En mai 2026, Tianji Intelligence a levé un financement de 1 milliard de yuans en série B, avec pour levier principal un carnet de commandes en main dépassant 10 000 unités au premier trimestre, couvrant 45 entreprises robotiques.

Zhongke Fifth Era a levé un financement de série A de plusieurs centaines de millions de yuans, tout en révélant avoir obtenu des commandes à l'étranger pour plusieurs centaines de millions de yuans.

Vitao Power et Lu Ming Robotics, avec des investisseurs industriels tels que SAIC Shangqi Capital et Mitsubishi Electric entrant successivement, visent à lier la capacité de production à la capacité de livraison de robots.

En revanche, la startup américaine de robots humanoïdes Cartwheel Robotics, bien qu'elle ait une vision technologique, n'a pas eu de commandes pour la soutenir et a déclaré faillite en mars 2026.

Les exemples positifs et négatifs montrent que les capitaux ne paient plus pour des démos impressionnantes, mais uniquement pour la capacité réelle à produire en série.

04 Conclusion

La popularité soudaine de l'IA physique est en réalité une évolution naturelle.

Bien sûr, certains professionnels considèrent que l'« AI physique » est davantage un nouveau concept créé par les marchés financiers, n'étant en réalité qu'une évolution naturelle de l'intelligence incarnée et de la robotique ; toutefois, il ne fait aucun doute que l'émergence de l'AI physique marque clairement le passage de l'industrie de l'IA de l'« intelligence virtuelle » à l'« exécution physique », un processus historique irréversible.

Lors de la dernière vague de concurrence, Figure AI a démontré ses capacités en direct, Agi Robotics a établi des barrières à l'entrée industrielle grâce à la production de masse, et NVIDIA a construit un écosystème de plateforme avec Cosmos et GR00T... La question suivante est : quelle entreprise deviendra l'OpenAI du domaine de l'IA physique ? Quelle application verra en premier le moment « ChatGPT » ?

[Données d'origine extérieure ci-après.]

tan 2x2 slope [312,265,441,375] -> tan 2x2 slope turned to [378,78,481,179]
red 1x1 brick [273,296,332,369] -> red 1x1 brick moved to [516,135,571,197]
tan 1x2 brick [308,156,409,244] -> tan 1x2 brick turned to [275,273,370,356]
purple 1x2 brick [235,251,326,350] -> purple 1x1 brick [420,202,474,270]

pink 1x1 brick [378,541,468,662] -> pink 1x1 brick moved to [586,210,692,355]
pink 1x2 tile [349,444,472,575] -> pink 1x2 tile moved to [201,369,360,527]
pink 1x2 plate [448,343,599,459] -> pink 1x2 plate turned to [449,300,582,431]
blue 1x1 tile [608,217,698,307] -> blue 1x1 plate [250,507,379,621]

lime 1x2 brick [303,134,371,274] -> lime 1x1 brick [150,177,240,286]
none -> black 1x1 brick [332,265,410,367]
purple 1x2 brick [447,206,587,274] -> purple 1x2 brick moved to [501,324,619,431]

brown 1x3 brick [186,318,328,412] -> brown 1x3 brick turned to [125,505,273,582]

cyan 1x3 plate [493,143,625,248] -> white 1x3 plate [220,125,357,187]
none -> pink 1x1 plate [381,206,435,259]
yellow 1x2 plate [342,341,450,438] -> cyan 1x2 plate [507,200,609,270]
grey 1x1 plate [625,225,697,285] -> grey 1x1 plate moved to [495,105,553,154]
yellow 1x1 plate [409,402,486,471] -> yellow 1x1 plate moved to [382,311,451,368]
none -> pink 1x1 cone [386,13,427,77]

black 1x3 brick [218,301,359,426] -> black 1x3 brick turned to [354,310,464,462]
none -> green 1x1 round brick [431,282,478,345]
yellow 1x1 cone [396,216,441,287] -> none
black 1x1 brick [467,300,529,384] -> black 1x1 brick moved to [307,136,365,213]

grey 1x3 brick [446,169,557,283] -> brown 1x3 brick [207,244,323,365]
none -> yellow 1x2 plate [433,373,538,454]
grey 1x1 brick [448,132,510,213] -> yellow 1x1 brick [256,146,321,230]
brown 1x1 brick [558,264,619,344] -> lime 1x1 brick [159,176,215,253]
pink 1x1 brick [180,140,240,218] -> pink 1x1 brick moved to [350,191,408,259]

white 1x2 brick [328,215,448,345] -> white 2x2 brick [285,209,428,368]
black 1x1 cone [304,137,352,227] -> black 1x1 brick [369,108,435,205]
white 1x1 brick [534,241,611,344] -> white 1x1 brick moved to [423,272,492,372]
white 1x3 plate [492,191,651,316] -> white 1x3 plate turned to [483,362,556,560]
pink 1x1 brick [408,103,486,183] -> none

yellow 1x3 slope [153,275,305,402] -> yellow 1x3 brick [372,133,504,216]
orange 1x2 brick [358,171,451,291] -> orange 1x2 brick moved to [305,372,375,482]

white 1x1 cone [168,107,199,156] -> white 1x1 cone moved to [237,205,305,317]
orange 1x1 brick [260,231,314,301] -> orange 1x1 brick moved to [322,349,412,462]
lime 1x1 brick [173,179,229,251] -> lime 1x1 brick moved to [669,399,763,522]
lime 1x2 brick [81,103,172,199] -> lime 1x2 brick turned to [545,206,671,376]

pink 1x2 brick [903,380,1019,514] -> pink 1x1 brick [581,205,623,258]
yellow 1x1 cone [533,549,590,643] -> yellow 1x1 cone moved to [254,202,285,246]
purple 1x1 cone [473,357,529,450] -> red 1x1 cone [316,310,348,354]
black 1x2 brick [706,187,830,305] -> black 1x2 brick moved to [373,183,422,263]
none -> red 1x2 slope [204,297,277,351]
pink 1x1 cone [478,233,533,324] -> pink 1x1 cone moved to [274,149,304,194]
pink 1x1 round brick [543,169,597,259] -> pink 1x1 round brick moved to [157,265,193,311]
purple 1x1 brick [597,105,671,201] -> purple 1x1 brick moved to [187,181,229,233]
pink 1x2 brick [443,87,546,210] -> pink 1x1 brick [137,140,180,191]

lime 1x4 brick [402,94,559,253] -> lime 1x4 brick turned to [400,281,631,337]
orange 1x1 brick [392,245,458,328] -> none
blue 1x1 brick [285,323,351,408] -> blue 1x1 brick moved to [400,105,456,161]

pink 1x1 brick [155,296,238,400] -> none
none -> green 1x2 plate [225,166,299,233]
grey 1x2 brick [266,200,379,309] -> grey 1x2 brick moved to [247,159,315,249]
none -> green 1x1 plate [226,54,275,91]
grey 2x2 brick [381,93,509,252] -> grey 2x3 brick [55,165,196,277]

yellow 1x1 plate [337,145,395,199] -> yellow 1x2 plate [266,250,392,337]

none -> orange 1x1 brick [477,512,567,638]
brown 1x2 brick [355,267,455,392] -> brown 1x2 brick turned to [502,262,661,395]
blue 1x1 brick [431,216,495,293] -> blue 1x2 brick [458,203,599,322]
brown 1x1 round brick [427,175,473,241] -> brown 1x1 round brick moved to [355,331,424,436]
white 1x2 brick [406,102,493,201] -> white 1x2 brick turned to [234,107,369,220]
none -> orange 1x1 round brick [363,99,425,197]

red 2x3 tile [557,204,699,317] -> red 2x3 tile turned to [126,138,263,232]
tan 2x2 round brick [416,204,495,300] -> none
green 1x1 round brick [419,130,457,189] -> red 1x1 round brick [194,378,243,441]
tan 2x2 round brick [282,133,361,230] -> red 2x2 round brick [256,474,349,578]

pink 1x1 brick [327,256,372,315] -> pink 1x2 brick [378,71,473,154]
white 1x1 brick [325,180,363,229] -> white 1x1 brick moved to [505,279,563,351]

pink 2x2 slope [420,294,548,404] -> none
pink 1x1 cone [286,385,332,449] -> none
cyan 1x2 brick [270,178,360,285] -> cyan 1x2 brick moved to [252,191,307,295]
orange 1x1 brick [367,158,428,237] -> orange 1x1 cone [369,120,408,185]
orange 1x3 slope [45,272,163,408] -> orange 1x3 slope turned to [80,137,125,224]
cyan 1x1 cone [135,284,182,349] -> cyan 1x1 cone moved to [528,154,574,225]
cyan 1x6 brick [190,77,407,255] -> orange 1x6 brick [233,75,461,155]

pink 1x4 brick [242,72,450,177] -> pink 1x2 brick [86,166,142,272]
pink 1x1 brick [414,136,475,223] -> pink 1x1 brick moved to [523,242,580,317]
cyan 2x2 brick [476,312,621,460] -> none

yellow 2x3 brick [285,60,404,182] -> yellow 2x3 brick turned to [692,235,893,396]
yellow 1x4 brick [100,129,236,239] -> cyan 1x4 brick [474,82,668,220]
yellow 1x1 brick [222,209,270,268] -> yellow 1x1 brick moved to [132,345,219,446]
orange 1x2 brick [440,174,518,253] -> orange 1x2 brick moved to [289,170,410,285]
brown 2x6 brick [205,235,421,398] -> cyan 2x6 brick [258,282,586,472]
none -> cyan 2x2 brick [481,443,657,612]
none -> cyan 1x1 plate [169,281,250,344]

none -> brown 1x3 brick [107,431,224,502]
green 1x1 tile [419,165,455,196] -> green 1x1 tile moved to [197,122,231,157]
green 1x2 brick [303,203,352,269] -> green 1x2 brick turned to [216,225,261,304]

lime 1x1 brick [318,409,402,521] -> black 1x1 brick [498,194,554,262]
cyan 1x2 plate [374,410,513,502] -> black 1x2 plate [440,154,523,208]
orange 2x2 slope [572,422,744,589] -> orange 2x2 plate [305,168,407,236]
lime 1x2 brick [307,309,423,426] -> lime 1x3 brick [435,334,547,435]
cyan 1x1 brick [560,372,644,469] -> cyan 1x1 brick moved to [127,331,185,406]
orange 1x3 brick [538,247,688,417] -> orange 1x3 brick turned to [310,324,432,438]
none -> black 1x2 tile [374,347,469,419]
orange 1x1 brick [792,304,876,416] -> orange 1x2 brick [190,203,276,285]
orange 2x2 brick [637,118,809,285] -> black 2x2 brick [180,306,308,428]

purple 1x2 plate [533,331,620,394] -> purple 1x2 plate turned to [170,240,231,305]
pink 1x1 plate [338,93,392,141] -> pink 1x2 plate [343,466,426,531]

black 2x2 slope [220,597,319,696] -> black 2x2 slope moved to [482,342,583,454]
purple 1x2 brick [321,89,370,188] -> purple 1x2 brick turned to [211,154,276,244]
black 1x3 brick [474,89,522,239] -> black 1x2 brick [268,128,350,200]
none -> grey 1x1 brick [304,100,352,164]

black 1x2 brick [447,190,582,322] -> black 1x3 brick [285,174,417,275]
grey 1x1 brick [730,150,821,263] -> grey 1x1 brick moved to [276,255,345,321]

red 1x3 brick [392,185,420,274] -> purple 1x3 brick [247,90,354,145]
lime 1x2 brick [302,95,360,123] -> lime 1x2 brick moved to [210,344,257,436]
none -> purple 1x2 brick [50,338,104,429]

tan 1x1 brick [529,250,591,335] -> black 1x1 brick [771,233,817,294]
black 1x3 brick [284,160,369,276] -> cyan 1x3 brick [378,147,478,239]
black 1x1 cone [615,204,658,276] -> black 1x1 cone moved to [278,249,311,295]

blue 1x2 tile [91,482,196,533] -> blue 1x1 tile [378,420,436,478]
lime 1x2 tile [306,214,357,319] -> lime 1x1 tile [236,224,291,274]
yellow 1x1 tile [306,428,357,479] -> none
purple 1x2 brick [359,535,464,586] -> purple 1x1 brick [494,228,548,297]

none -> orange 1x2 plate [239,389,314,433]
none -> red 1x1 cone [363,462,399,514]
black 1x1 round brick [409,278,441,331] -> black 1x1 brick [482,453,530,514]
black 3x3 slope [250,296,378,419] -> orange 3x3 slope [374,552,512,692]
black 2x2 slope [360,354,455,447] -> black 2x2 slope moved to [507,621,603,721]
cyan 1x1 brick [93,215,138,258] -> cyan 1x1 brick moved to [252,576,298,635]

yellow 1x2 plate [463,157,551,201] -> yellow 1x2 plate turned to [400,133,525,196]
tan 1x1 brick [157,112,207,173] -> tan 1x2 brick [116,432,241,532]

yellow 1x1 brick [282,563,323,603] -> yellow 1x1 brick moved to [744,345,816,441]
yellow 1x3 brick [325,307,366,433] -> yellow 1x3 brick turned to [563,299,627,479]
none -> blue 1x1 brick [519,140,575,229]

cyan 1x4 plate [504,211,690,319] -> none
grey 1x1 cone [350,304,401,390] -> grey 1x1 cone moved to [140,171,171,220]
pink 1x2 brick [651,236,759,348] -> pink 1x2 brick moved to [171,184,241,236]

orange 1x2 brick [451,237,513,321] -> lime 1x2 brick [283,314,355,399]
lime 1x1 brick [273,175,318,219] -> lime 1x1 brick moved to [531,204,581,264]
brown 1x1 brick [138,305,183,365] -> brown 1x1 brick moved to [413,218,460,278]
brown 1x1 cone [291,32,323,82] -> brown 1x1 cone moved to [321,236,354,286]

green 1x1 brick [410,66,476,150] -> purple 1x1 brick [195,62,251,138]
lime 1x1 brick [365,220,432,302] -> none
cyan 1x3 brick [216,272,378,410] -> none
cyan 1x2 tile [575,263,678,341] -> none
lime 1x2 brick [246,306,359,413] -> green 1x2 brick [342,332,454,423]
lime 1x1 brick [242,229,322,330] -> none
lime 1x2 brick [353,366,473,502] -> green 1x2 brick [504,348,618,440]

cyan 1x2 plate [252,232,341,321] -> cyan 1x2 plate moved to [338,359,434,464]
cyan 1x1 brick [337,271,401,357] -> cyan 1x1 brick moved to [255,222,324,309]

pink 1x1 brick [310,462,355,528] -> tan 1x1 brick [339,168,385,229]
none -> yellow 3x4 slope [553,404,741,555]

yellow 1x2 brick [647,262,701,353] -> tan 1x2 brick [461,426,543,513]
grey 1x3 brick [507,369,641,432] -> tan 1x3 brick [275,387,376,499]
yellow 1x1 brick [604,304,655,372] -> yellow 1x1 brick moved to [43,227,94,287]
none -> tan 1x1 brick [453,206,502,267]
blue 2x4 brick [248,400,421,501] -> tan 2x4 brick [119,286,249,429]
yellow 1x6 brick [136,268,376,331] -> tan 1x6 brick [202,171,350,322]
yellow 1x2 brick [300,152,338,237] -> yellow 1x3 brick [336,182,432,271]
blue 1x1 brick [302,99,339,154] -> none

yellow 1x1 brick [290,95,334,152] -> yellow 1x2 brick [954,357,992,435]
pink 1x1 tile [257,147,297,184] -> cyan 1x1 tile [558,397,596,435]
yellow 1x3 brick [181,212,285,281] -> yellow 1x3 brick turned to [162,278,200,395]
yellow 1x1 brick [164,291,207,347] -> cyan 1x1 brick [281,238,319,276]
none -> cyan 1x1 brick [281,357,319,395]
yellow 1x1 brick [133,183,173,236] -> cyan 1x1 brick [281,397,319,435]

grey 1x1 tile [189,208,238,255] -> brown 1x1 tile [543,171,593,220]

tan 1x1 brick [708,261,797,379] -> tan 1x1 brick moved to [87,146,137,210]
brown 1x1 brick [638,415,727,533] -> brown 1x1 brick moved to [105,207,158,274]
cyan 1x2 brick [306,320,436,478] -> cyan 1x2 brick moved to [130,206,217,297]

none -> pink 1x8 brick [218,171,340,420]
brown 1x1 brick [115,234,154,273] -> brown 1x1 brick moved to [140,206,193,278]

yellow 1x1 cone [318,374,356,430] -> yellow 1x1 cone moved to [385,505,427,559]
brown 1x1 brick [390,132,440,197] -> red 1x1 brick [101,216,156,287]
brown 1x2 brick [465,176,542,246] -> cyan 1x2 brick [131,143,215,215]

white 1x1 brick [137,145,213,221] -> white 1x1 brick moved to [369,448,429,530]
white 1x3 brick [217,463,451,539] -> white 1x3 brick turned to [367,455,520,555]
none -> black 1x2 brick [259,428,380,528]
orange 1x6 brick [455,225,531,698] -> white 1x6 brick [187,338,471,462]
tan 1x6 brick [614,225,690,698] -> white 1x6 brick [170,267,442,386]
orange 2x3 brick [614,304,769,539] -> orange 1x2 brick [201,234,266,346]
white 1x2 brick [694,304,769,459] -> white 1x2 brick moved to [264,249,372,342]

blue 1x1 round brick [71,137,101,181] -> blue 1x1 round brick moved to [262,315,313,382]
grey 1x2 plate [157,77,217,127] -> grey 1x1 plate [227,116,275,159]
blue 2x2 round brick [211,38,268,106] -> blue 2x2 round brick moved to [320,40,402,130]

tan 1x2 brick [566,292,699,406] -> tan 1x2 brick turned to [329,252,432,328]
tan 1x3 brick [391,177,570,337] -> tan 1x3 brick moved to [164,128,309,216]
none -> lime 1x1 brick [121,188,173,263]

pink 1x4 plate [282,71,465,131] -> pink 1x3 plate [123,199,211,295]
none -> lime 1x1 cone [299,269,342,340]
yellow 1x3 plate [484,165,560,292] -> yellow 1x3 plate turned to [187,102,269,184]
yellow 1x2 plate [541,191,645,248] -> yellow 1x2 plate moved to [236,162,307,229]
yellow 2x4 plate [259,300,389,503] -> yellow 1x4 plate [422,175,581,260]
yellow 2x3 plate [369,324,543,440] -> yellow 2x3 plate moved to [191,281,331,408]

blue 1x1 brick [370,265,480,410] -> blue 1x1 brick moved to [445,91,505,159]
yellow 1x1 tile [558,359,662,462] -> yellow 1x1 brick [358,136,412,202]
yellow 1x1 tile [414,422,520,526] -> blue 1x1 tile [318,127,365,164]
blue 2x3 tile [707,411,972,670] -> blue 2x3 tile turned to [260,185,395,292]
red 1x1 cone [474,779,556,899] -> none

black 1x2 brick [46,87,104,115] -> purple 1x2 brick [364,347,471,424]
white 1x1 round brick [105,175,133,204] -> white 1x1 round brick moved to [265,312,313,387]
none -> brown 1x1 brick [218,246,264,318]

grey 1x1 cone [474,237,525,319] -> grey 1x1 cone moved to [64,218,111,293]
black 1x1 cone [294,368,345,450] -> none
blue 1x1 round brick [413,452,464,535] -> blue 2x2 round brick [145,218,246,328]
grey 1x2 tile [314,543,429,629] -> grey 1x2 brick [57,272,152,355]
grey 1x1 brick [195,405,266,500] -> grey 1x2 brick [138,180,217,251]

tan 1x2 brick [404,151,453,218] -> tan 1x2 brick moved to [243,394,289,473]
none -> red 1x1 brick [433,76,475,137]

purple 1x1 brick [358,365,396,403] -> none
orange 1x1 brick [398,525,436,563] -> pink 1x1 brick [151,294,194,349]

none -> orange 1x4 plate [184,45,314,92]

Clause de non-responsabilité : les informations sur cette page peuvent avoir été obtenues auprès de tiers et ne reflètent pas nécessairement les points de vue ou opinions de KuCoin. Ce contenu est fourni à titre informatif uniquement, sans aucune représentation ou garantie d’aucune sorte, et ne doit pas être interprété comme un conseil en investissement. KuCoin ne sera pas responsable des erreurs ou omissions, ni des résultats résultant de l’utilisation de ces informations. Les investissements dans les actifs numériques peuvent être risqués. Veuillez évaluer soigneusement les risques d’un produit et votre tolérance au risque en fonction de votre propre situation financière. Pour plus d’informations, veuillez consulter nos conditions d’utilisation et divulgation des risques.